J'ai invité plusieurs amis ; quelques-uns sont déjà partis.
I invited several friends; a few have already left.
Chaque étudiant a un projet différent ; chacun travaille de son côté.
Each student has a different project; each one works on their own.
These pronouns are covered on a separate page; for now, the rule is: noun present → determiner; noun absent → pronoun.
Comparison with English
English has a richer set of quantifier determiners than French in some ways and a poorer one in others. Some, several, a few, many, much, each, every, various, sundry, divers, manifold — English has a lot of options, layered for register and dialect. French collapses several of these into single forms.
A few specific traps for English speakers:
- "Some" is ambiguous in English — sometimes it means a few (some books on the shelf), sometimes certain ones (some people prefer tea), sometimes a partitive some of the (some of the students). French distinguishes: quelques livres, certaines personnes, quelques-uns des étudiants / certains des étudiants.
- English "any" usually does not match a French quantifier determiner. Any books? in French is des livres ? (with the partitive) or quelques livres ?; any in the sense of no matter which is n'importe quel.

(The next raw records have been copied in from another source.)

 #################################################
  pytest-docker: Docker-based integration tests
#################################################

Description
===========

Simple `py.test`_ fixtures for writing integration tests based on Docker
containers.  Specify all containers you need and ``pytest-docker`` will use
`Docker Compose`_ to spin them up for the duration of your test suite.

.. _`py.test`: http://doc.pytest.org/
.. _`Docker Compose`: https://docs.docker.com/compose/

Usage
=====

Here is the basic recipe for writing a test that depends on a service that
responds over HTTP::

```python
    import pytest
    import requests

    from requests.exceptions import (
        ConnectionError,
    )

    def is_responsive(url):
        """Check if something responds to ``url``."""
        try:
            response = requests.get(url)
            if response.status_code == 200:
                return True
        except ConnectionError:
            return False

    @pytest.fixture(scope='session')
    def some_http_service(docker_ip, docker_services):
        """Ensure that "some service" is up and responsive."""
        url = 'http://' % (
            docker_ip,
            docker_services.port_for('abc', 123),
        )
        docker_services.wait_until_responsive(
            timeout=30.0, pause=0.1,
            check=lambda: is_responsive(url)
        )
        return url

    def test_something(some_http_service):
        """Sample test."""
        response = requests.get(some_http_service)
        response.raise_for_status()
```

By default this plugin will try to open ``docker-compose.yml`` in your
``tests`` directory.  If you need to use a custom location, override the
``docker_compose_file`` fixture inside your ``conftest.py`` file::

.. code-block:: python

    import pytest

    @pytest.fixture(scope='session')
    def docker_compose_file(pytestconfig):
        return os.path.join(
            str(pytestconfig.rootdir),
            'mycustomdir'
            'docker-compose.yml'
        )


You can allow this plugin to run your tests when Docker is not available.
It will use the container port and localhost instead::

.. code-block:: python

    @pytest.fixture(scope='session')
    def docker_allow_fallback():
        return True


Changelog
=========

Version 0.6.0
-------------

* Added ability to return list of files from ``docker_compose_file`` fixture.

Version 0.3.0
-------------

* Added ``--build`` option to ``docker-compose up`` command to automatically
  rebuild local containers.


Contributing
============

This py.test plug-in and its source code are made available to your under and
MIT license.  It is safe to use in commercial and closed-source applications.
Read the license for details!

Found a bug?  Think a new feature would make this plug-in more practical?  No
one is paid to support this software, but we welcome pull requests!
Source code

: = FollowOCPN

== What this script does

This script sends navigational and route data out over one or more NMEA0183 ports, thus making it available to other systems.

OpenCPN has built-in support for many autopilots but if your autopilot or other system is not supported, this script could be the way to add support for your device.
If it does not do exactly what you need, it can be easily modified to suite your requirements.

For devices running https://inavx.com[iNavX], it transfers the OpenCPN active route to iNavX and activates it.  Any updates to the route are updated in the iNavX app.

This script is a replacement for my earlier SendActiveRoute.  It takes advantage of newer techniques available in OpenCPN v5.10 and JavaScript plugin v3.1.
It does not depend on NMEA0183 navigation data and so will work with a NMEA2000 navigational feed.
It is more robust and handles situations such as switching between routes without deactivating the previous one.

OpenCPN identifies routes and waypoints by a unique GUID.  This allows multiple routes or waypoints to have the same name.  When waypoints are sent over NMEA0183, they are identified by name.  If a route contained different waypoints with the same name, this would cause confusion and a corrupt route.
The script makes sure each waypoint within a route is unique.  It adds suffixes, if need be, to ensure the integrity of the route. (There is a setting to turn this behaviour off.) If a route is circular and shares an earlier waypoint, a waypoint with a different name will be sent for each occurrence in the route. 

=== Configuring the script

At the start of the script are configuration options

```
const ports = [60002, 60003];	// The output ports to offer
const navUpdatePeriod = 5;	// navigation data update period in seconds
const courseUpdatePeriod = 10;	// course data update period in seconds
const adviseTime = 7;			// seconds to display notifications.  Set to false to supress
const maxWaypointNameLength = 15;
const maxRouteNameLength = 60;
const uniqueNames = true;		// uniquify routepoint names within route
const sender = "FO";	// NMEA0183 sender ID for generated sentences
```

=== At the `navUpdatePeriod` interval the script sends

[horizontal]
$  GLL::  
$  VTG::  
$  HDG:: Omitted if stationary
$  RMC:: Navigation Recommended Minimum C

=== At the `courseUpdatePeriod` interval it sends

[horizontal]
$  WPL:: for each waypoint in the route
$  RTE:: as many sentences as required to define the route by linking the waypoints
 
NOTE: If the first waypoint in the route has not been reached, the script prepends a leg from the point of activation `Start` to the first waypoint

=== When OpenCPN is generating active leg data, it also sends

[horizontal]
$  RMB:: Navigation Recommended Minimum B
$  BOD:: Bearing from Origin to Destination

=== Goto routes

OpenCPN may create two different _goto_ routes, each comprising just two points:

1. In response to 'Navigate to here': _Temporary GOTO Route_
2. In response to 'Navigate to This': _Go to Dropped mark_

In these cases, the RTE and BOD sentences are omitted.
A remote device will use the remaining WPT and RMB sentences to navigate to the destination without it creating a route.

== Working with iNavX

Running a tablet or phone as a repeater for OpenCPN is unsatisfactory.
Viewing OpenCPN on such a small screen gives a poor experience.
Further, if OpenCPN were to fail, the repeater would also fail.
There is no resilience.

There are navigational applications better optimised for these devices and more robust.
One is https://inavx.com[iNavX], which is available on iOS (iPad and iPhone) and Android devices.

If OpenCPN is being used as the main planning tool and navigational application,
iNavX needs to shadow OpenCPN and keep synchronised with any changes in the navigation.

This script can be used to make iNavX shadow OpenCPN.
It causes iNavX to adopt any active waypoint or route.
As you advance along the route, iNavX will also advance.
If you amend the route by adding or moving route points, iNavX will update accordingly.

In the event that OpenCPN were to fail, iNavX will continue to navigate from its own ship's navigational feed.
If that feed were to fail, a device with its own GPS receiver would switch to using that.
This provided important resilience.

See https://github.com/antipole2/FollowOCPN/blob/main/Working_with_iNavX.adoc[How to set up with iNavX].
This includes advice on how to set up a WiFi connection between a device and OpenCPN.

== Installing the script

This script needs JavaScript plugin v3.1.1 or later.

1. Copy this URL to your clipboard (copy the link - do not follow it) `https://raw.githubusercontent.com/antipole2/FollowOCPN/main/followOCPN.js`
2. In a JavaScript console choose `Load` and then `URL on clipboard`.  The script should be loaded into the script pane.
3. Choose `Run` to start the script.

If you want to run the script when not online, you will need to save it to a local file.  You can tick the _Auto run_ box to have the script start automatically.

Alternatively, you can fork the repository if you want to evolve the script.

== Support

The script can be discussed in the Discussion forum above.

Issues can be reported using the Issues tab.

- English "various" leans formal in the way French divers does, but speakers reach for it more freely in writing. In French, différents is the more conversational option.
Common Mistakes
❌ J'ai vu des plusieurs amis.
Incorrect — *plusieurs* replaces the article; no *des*.
✅ J'ai vu plusieurs amis.
I saw several friends.
❌ Chaque enfants ont reçu un cadeau.
Incorrect — *chaque* takes a singular noun and singular verb.
✅ Chaque enfant a reçu un cadeau.
Each child received a present.
❌ Certain personnes pensent que...
Incorrect — *certain* must agree as feminine plural with *personnes*: *certaines*.

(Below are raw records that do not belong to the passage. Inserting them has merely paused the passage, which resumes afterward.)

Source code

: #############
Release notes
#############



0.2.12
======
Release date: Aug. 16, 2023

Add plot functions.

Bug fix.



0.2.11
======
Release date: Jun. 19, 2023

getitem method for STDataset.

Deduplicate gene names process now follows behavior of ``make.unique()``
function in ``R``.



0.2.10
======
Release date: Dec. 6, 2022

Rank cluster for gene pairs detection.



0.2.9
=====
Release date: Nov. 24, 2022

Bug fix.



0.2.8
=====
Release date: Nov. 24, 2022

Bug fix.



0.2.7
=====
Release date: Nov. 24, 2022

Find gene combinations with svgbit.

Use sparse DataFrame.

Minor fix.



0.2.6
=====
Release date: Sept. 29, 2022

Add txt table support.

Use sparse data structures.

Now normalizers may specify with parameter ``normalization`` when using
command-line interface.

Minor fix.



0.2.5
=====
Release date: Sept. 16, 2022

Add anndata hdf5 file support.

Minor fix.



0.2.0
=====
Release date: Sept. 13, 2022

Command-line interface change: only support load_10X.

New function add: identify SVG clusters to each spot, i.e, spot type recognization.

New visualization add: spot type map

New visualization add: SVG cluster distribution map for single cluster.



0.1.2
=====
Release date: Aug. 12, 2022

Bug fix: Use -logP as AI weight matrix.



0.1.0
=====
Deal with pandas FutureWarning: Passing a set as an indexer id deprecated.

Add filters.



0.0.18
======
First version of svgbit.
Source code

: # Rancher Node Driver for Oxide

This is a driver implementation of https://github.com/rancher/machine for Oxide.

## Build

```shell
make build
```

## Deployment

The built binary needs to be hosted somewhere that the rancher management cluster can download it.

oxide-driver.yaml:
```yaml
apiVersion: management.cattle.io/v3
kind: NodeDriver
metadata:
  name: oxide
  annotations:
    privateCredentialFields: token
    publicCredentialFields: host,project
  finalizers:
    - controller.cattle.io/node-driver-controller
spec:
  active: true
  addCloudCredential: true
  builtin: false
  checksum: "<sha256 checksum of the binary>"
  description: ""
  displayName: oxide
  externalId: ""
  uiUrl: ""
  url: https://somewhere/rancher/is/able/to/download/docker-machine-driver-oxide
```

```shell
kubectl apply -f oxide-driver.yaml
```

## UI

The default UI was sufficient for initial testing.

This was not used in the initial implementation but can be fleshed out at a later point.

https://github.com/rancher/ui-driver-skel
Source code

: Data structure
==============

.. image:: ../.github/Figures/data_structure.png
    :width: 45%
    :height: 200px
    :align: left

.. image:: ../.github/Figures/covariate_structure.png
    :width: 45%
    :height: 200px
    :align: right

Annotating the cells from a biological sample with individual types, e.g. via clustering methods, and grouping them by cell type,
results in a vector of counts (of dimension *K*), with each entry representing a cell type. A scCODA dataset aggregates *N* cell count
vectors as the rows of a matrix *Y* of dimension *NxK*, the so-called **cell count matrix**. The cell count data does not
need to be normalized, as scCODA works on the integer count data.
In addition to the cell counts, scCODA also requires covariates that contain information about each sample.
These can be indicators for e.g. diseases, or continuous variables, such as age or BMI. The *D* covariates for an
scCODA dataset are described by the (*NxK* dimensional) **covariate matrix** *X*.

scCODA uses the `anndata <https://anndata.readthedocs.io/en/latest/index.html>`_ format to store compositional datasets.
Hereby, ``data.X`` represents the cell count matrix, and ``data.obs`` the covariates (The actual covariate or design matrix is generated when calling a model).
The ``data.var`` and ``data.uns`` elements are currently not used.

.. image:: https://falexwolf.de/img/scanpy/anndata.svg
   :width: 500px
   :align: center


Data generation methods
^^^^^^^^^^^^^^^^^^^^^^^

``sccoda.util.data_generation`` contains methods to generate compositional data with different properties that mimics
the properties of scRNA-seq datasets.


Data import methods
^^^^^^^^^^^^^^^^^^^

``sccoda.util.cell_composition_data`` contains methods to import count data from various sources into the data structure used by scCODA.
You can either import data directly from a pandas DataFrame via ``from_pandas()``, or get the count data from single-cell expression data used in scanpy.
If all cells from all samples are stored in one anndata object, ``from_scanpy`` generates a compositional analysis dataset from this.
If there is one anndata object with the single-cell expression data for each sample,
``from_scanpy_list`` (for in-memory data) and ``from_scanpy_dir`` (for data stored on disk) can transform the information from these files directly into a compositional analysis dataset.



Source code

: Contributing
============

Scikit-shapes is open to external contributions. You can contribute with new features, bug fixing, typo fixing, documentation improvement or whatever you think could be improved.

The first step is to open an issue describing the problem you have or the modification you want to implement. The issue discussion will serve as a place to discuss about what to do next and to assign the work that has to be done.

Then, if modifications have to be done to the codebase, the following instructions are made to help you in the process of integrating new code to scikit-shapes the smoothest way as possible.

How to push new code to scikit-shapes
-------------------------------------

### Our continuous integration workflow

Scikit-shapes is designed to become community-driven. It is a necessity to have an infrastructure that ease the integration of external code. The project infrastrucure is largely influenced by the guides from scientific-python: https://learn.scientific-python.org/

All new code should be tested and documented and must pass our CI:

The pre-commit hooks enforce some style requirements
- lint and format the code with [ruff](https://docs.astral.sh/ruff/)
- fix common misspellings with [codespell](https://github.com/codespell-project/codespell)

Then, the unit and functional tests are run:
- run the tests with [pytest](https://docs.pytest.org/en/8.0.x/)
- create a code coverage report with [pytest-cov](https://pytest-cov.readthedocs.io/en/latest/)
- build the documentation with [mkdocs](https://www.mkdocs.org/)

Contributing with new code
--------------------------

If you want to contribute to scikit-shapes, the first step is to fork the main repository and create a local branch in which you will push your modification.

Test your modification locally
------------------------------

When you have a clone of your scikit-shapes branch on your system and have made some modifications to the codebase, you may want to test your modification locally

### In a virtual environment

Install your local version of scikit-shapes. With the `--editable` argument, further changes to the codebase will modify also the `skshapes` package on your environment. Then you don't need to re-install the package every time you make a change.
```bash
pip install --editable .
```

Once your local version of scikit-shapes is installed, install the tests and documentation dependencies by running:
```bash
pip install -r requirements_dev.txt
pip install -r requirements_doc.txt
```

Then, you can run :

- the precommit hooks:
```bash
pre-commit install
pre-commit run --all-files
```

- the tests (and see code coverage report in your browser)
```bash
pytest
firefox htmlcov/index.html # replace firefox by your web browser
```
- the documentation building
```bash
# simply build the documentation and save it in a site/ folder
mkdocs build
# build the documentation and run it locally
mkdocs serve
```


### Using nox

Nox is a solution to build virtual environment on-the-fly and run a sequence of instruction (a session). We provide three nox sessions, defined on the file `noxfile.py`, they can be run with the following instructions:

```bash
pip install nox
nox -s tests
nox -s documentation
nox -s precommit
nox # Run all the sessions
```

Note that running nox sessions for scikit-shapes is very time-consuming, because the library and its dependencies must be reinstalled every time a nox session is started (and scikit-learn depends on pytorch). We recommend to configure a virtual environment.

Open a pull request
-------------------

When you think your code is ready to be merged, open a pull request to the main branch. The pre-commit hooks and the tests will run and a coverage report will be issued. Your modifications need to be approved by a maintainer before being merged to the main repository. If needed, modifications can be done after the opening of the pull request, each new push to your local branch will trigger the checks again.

✅ Certaines personnes pensent que...
Some people think that...
❌ J'ai invité quelques. Ils sont déjà partis.
Incorrect — without a following noun, the pronoun form is required: *quelques-uns*.
✅ J'ai invité quelques amis. Quelques-uns sont déjà partis.

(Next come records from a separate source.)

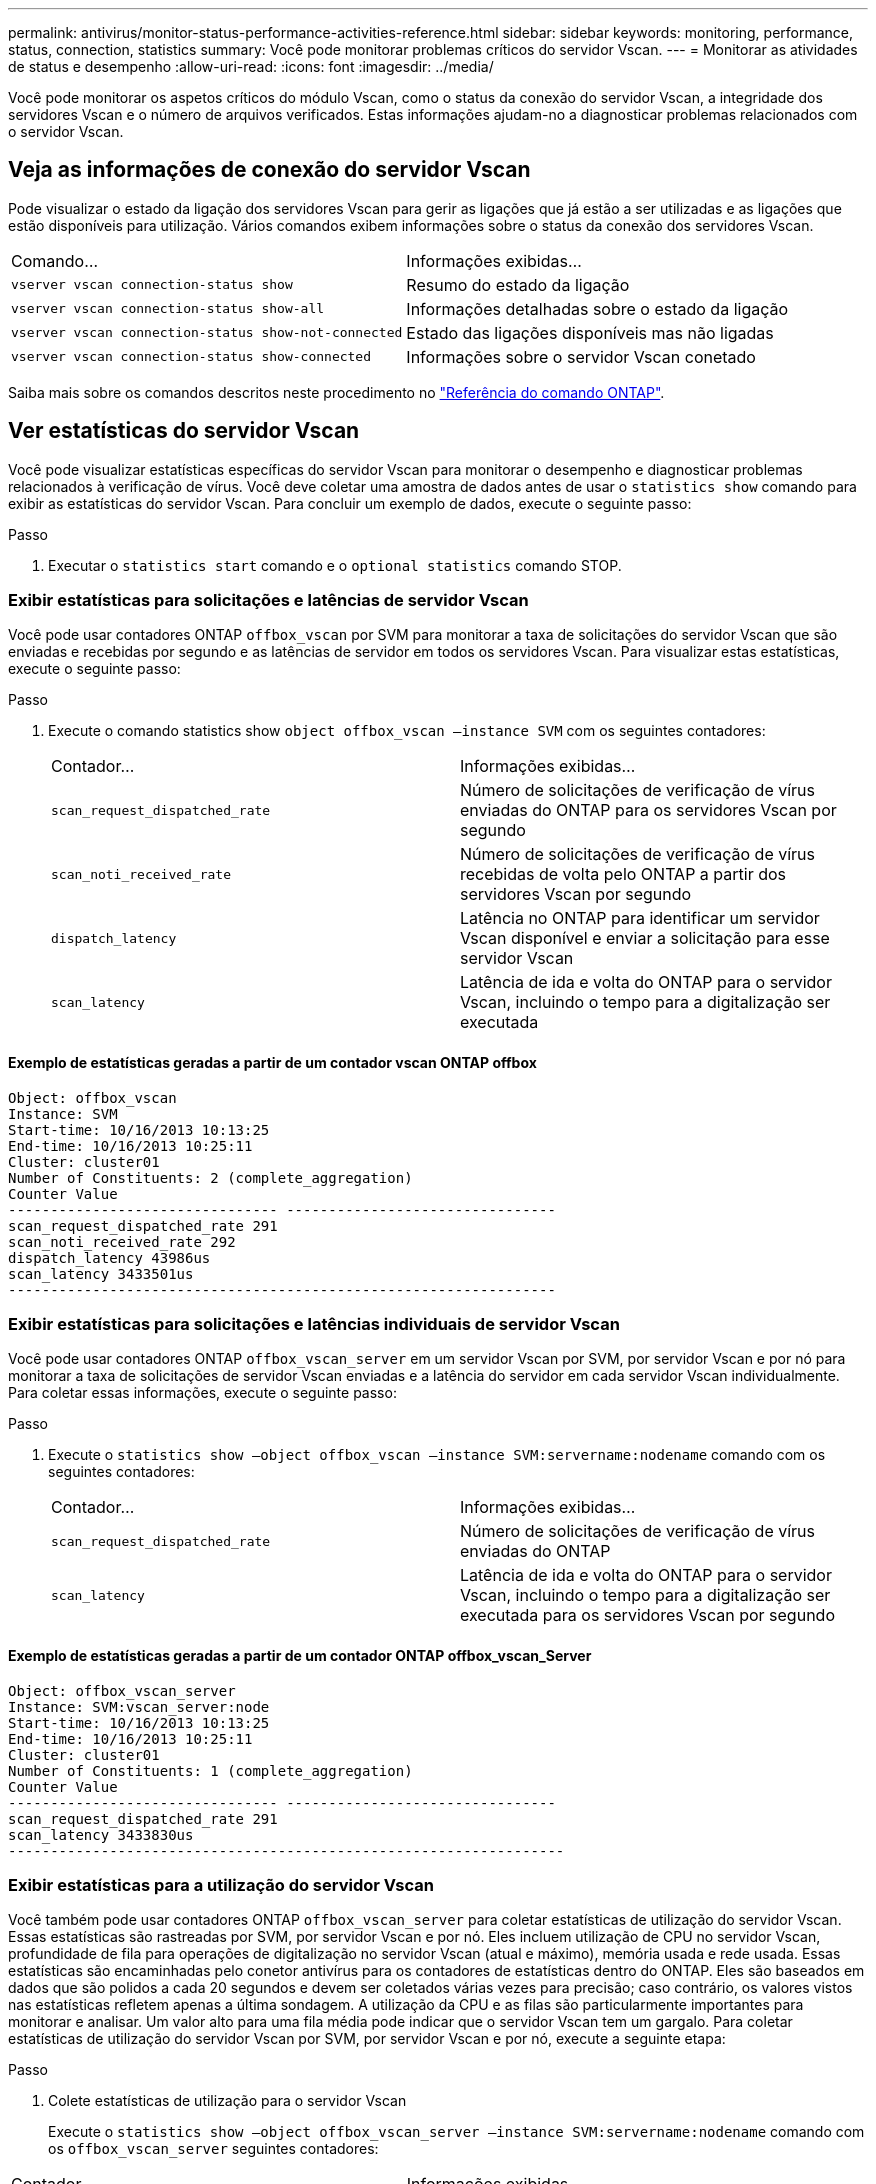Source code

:---
permalink: antivirus/monitor-status-performance-activities-reference.html 
sidebar: sidebar 
keywords: monitoring, performance, status, connection, statistics 
summary: Você pode monitorar problemas críticos do servidor Vscan. 
---
= Monitorar as atividades de status e desempenho
:allow-uri-read: 
:icons: font
:imagesdir: ../media/


[role="lead"]
Você pode monitorar os aspetos críticos do módulo Vscan, como o status da conexão do servidor Vscan, a integridade dos servidores Vscan e o número de arquivos verificados. Estas informações ajudam-no a diagnosticar problemas relacionados com o servidor Vscan.



== Veja as informações de conexão do servidor Vscan

Pode visualizar o estado da ligação dos servidores Vscan para gerir as ligações que já estão a ser utilizadas e as ligações que estão disponíveis para utilização. Vários comandos exibem informações sobre o status da conexão dos servidores Vscan.

|===


| Comando... | Informações exibidas... 


 a| 
`vserver vscan connection-status show`
 a| 
Resumo do estado da ligação



 a| 
`vserver vscan connection-status show-all`
 a| 
Informações detalhadas sobre o estado da ligação



 a| 
`vserver vscan connection-status show-not-connected`
 a| 
Estado das ligações disponíveis mas não ligadas



 a| 
`vserver vscan connection-status show-connected`
 a| 
Informações sobre o servidor Vscan conetado

|===
Saiba mais sobre os comandos descritos neste procedimento no link:https://docs.netapp.com/us-en/ontap-cli/index.html["Referência do comando ONTAP"^].



== Ver estatísticas do servidor Vscan

Você pode visualizar estatísticas específicas do servidor Vscan para monitorar o desempenho e diagnosticar problemas relacionados à verificação de vírus. Você deve coletar uma amostra de dados antes de usar o `statistics show` comando para exibir as estatísticas do servidor Vscan. Para concluir um exemplo de dados, execute o seguinte passo:

.Passo
. Executar o `statistics start` comando e o `optional statistics` comando STOP.




=== Exibir estatísticas para solicitações e latências de servidor Vscan

Você pode usar contadores ONTAP `offbox_vscan` por SVM para monitorar a taxa de solicitações do servidor Vscan que são enviadas e recebidas por segundo e as latências de servidor em todos os servidores Vscan. Para visualizar estas estatísticas, execute o seguinte passo:

.Passo
. Execute o comando statistics show `object offbox_vscan –instance SVM` com os seguintes contadores:
+
|===


| Contador... | Informações exibidas... 


 a| 
`scan_request_dispatched_rate`
 a| 
Número de solicitações de verificação de vírus enviadas do ONTAP para os servidores Vscan por segundo



 a| 
`scan_noti_received_rate`
 a| 
Número de solicitações de verificação de vírus recebidas de volta pelo ONTAP a partir dos servidores Vscan por segundo



 a| 
`dispatch_latency`
 a| 
Latência no ONTAP para identificar um servidor Vscan disponível e enviar a solicitação para esse servidor Vscan



 a| 
`scan_latency`
 a| 
Latência de ida e volta do ONTAP para o servidor Vscan, incluindo o tempo para a digitalização ser executada

|===




==== Exemplo de estatísticas geradas a partir de um contador vscan ONTAP offbox

[listing]
----
Object: offbox_vscan
Instance: SVM
Start-time: 10/16/2013 10:13:25
End-time: 10/16/2013 10:25:11
Cluster: cluster01
Number of Constituents: 2 (complete_aggregation)
Counter Value
-------------------------------- --------------------------------
scan_request_dispatched_rate 291
scan_noti_received_rate 292
dispatch_latency 43986us
scan_latency 3433501us
-----------------------------------------------------------------
----


=== Exibir estatísticas para solicitações e latências individuais de servidor Vscan

Você pode usar contadores ONTAP `offbox_vscan_server` em um servidor Vscan por SVM, por servidor Vscan e por nó para monitorar a taxa de solicitações de servidor Vscan enviadas e a latência do servidor em cada servidor Vscan individualmente. Para coletar essas informações, execute o seguinte passo:

.Passo
. Execute o `statistics show –object offbox_vscan –instance
SVM:servername:nodename` comando com os seguintes contadores:
+
|===


| Contador... | Informações exibidas... 


 a| 
`scan_request_dispatched_rate`
 a| 
Número de solicitações de verificação de vírus enviadas do ONTAP



 a| 
`scan_latency`
 a| 
Latência de ida e volta do ONTAP para o servidor Vscan, incluindo o tempo para a digitalização ser executada para os servidores Vscan por segundo

|===




==== Exemplo de estatísticas geradas a partir de um contador ONTAP offbox_vscan_Server

[listing]
----
Object: offbox_vscan_server
Instance: SVM:vscan_server:node
Start-time: 10/16/2013 10:13:25
End-time: 10/16/2013 10:25:11
Cluster: cluster01
Number of Constituents: 1 (complete_aggregation)
Counter Value
-------------------------------- --------------------------------
scan_request_dispatched_rate 291
scan_latency 3433830us
------------------------------------------------------------------
----


=== Exibir estatísticas para a utilização do servidor Vscan

Você também pode usar contadores ONTAP `offbox_vscan_server` para coletar estatísticas de utilização do servidor Vscan. Essas estatísticas são rastreadas por SVM, por servidor Vscan e por nó. Eles incluem utilização de CPU no servidor Vscan, profundidade de fila para operações de digitalização no servidor Vscan (atual e máximo), memória usada e rede usada. Essas estatísticas são encaminhadas pelo conetor antivírus para os contadores de estatísticas dentro do ONTAP. Eles são baseados em dados que são polidos a cada 20 segundos e devem ser coletados várias vezes para precisão; caso contrário, os valores vistos nas estatísticas refletem apenas a última sondagem. A utilização da CPU e as filas são particularmente importantes para monitorar e analisar. Um valor alto para uma fila média pode indicar que o servidor Vscan tem um gargalo. Para coletar estatísticas de utilização do servidor Vscan por SVM, por servidor Vscan e por nó, execute a seguinte etapa:

.Passo
. Colete estatísticas de utilização para o servidor Vscan
+
Execute o `statistics show –object offbox_vscan_server –instance
SVM:servername:nodename` comando com os `offbox_vscan_server` seguintes contadores:



|===


| Contador... | Informações exibidas... 


 a| 
`scanner_stats_pct_cpu_used`
 a| 
Utilização da CPU no servidor Vscan



 a| 
`scanner_stats_pct_input_queue_avg`
 a| 
Fila média de pedidos de leitura no servidor Vscan



 a| 
`scanner_stats_pct_input_queue_hiwatermark`
 a| 
Fila de pico de pedidos de leitura no servidor Vscan



 a| 
`scanner_stats_pct_mem_used`
 a| 
Memória utilizada no servidor Vscan



 a| 
`scanner_stats_pct_network_used`
 a| 
Rede utilizada no servidor Vscan

|===


==== Exemplo de estatísticas de utilização para o servidor Vscan

[listing]
----
Object: offbox_vscan_server
Instance: SVM:vscan_server:node
Start-time: 10/16/2013 10:13:25
End-time: 10/16/2013 10:25:11
Cluster: cluster01
Number of Constituents: 1 (complete_aggregation)
Counter Value
-------------------------------- --------------------------------
scanner_stats_pct_cpu_used 51
scanner_stats_pct_dropped_requests 0
scanner_stats_pct_input_queue_avg 91
scanner_stats_pct_input_queue_hiwatermark 100
scanner_stats_pct_mem_used 95
scanner_stats_pct_network_used 4
-----------------------------------------------------------------
----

I invited a few friends. Some have already left.
❌ Plusieurs de amis sont venus.
Incorrect — *plusieurs de* needs a determiner before the noun (mes/des/etc.).
✅ Plusieurs de mes amis sont venus.
Several of my friends came.
❌ Maintes fois je l'ai dit (in casual conversation).
Stylistically wrong — *maintes* is literary; in conversation, use *plusieurs fois* or *bien des fois*.
✅ Je l'ai dit plusieurs fois.
I've said it many times.
The first mistake — stacking an article in front of a quantifier determiner — is easily the most common. The second — making chaque plural — comes from English each, which can feel distributively plural even when grammatically singular. The third reflects forgetting that certains agrees in gender. The fourth and fifth confuse the determiner-versus-pronoun split. The sixth is a register error: maint is real French, but using it conversationally is like saying manifold in English chat.
Key takeaways
The French indefinite quantifier system has seven main entries — quelques, plusieurs, certains/certaines, chaque, divers/diverses, différents/différentes, maint(s) — and they share two grammatical traits: they sit in the determiner slot, replacing the article, and most of them agree with the noun in gender (with plusieurs, chaque, quelques invariable). Each has its own scale (quelques small, plusieurs several, certains a particular subset, chaque one-by-one) and its own register (divers slightly formal, maint literary). Each has a pronoun counterpart for when the noun drops out: quelques-uns, plusieurs, certains, chacun. Master the agreement, the scale, and the register, and you have the everyday vocabulary for talking about quantity in French without saying beaucoup every other sentence.